Le placenta sort, intact, et la sage-femme comprend mieux d’où venait l’hémorragie. Les membranes de la poche des eaux se décollaient du placenta, déchirant des petits vaisseaux au passage et entraînant une hémorragie. Tout ça pour ça. Un point de suture, et nous profitons tous les trois. Pour la première fois en quatre naissances, je découvre le peau à peau, et Paul peut en faire aussi. Que c’est doux ! Puis nous remontons tranquillement en chambre, et Paul rentre à la maison.

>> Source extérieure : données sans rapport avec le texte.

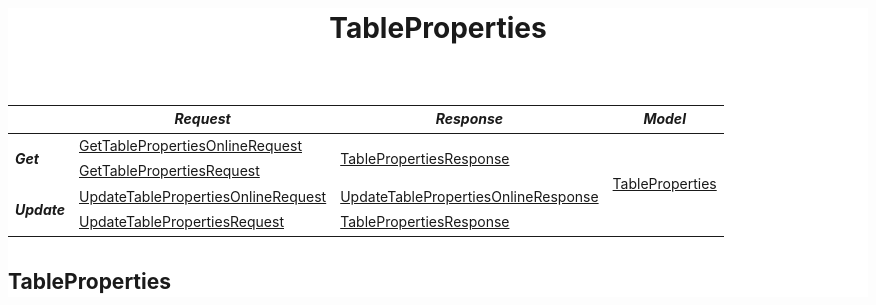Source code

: ﻿---
title: "TableProperties"
second_title: "Aspose Words Cloud Docs"
type: docs
url: /spec/tableproperties/
description: "TableProperties"
notoc: true
weight: 470
---


<table>
  <thead>
    <tr>
      <th style="text-align:center;"></th>
      <th><i>Request</i></th>
      <th><i>Response</i></th>
      <th><i>Model</i></th>
    </tr>
  </thead>
  <tbody>
  <tr>
    <td style="vertical-align:middle;" class="bg-white" rowspan="2"><strong><i>Get</i><strong></td>
    <td style="vertical-align:middle;" class="bg-white"><a href="#gettablepropertiesonlinerequest">GetTablePropertiesOnlineRequest</a></td>
    <td style="vertical-align:middle;" class="bg-white" rowspan="2"><a href="#tablepropertiesresponse">TablePropertiesResponse</a></td>
    <td style="vertical-align:middle;" class="bg-white" rowspan="4"><a href="#tableproperties">TableProperties</a></td>
  </tr>
  <tr>
    <td style="vertical-align:middle;" class="bg-white"><a href="#gettablepropertiesrequest">GetTablePropertiesRequest</a></td>
  </tr>
  <tr>
    <td style="vertical-align:middle;" class="bg-white" rowspan="2"><strong><i>Update</i><strong></td>
    <td style="vertical-align:middle;" class="bg-white"><a href="#updatetablepropertiesonlinerequest">UpdateTablePropertiesOnlineRequest</a></td>
    <td style="vertical-align:middle;" class="bg-white"><a href="#updatetablepropertiesonlineresponse">UpdateTablePropertiesOnlineResponse</a></td>
  </tr>
  <tr>
    <td style="vertical-align:middle;" class="bg-white"><a href="#updatetablepropertiesrequest">UpdateTablePropertiesRequest</a></td>
    <td style="vertical-align:middle;" class="bg-white"><a href="#tablepropertiesresponse">TablePropertiesResponse</a></td>
  </tr>
  </tbody>
</table>


## TableProperties
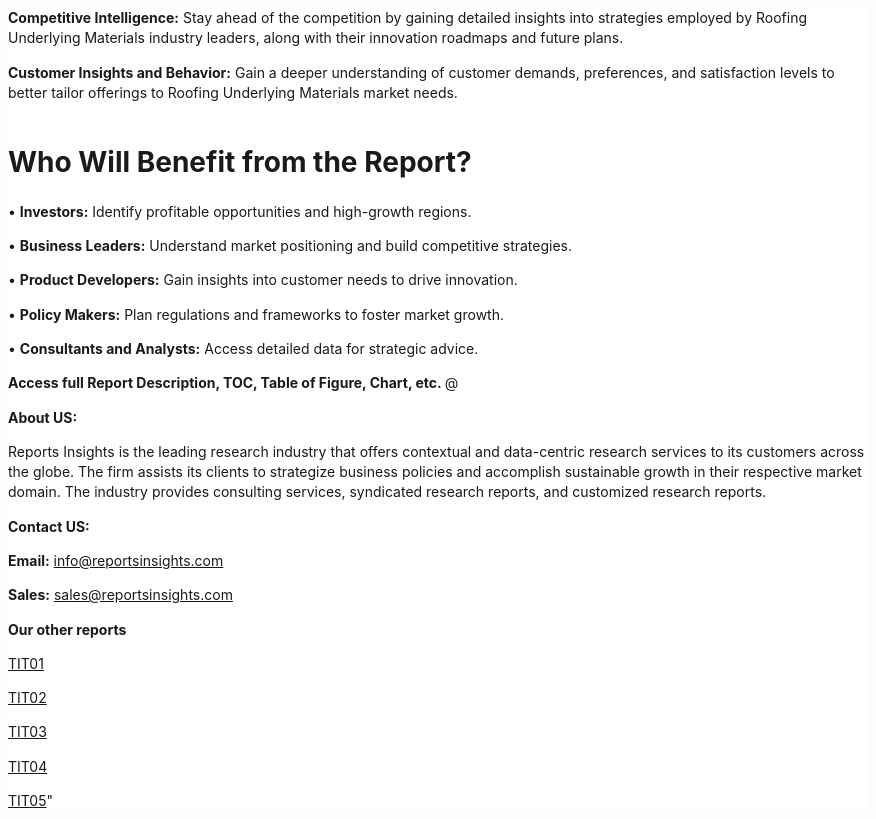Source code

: <strong>Competitive Intelligence:</strong>
Stay ahead of the competition by gaining detailed insights into strategies employed by Roofing Underlying Materials industry leaders, along with their innovation roadmaps and future plans.

<strong>Customer Insights and Behavior:</strong>
Gain a deeper understanding of customer demands, preferences, and satisfaction levels to better tailor offerings to Roofing Underlying Materials market needs.

# <strong>Who Will Benefit from the Report?</strong>

• <strong>Investors:</strong> Identify profitable opportunities and high-growth regions.

• <strong>Business Leaders:</strong> Understand market positioning and build competitive strategies.

• <strong>Product Developers:</strong> Gain insights into customer needs to drive innovation.

• <strong>Policy Makers:</strong> Plan regulations and frameworks to foster market growth.

• <strong>Consultants and Analysts:</strong> Access detailed data for strategic advice.
</ul>
<strong>Access full Report Description, TOC, Table of Figure, Chart, etc. </strong>@  <a href= style=color:#0000ff;></a></font>

<strong><strong>About US</strong>:</strong>

Reports Insights is the leading research industry that offers contextual and data-centric research services to its customers across the globe. The firm assists its clients to strategize business policies and accomplish sustainable growth in their respective market domain. The industry provides consulting services, syndicated research reports, and customized research reports.

<strong>Contact US:</strong>

<p class=""""><b>Email:</b> <a href=mailto:info@reportsinsights.com>info@reportsinsights.com</a></p>
<p class=""""><b>Sales:</b> <a href=mailto:sales@reportsinsights.com>sales@reportsinsights.com</a></p>

<strong>Our other reports</strong>

<a href=LIN01>TIT01</a>

<a href=LIN02>TIT02</a>

<a href=LIN03>TIT03</a>

<a href=LIN04>TIT04</a>

<a href=LIN05>TIT05</a>"
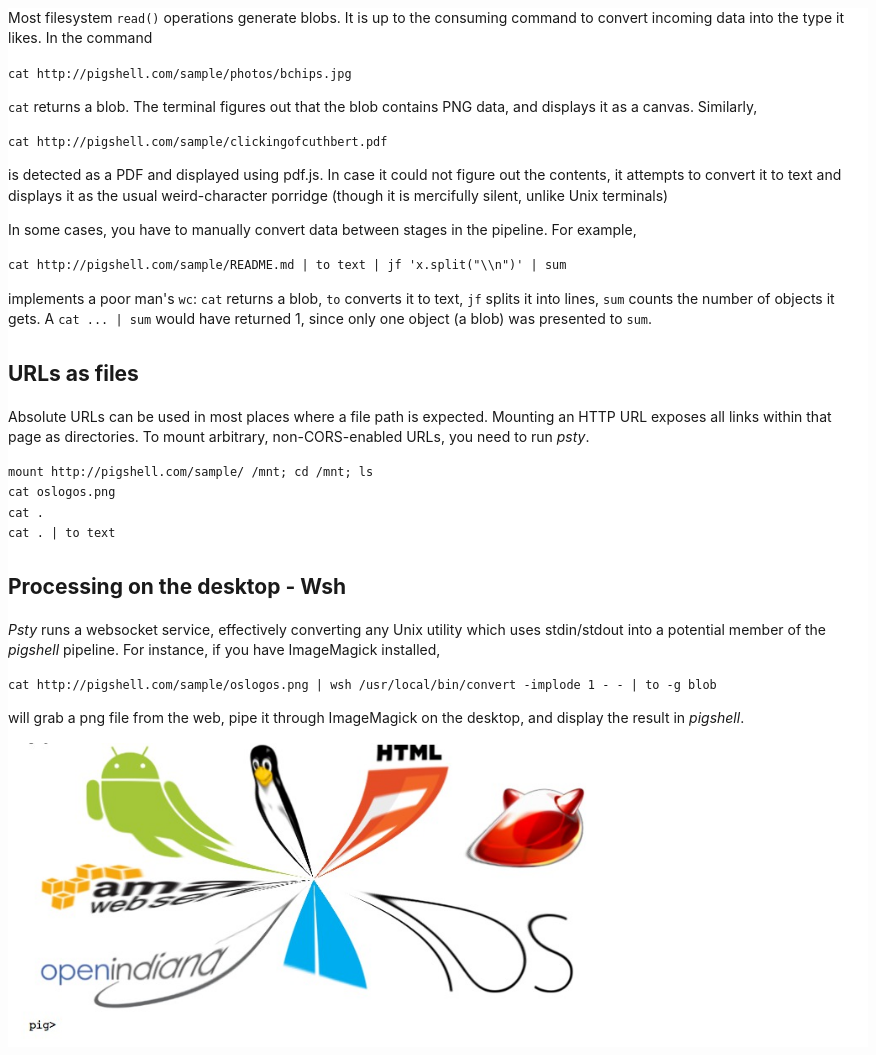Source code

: Most filesystem `read()` operations generate blobs. It is up to the consuming
command to convert incoming data into the type it likes. In the command

    cat http://pigshell.com/sample/photos/bchips.jpg

`cat` returns a blob. The terminal figures out that the blob contains PNG data,
and displays it as a canvas. Similarly,

    cat http://pigshell.com/sample/clickingofcuthbert.pdf

is detected as a PDF and displayed using pdf.js. In case it could not figure
out the contents, it attempts to convert it to text and displays it as the
usual weird-character porridge (though it is mercifully silent, unlike Unix
terminals)

In some cases, you have to manually convert data between stages in the 
pipeline. For example,

    cat http://pigshell.com/sample/README.md | to text | jf 'x.split("\\n")' | sum

implements a poor man's `wc`: `cat` returns a blob, `to` converts it to text,
`jf` splits it into lines, `sum` counts the number of objects it gets. A `cat
... | sum` would have returned 1, since only one object (a blob) was presented
to `sum`.

## URLs as files ##

Absolute URLs can be used in most places where a file path is expected.
Mounting an HTTP URL exposes all links within that page as directories. To
mount arbitrary, non-CORS-enabled URLs, you need to run _psty_.

    mount http://pigshell.com/sample/ /mnt; cd /mnt; ls
    cat oslogos.png
    cat .
    cat . | to text


## Processing on the desktop - Wsh ##

_Psty_ runs a websocket service, effectively converting any Unix utility
which uses stdin/stdout into a potential member of the _pigshell_ pipeline.
For instance, if you have ImageMagick installed,

    cat http://pigshell.com/sample/oslogos.png | wsh /usr/local/bin/convert -implode 1 - - | to -g blob

will grab a png file from the web, pipe it through ImageMagick on the desktop,
and display the result in _pigshell_.

![Implode](./images/screenshots/implode.jpg)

Ce jour-là, il y avait manif, rien ne s’est passé comme nous l’imaginions, mais mon monde a changé parce que tu es née.

4 commentaires sur “Ce jour-là

    1. Je ne sais toujours pas comment j’ai fait… Je me souviens du moment où j’ai commencer à perdre pied, mais je crois que je ne dois mon retour au calme qu’au calme de la sage femme qui me chuchotait des encouragements en attendant que le gynéco arrive. Je n’ai réalisé ce qui m’était arrivé que le lendemain en me souvenant qu’en sortant de la salle de naissance il y avait sur un chariot tout le matériel nécessaire pour une anesthésie : masque, tuyau pour intuber, etc.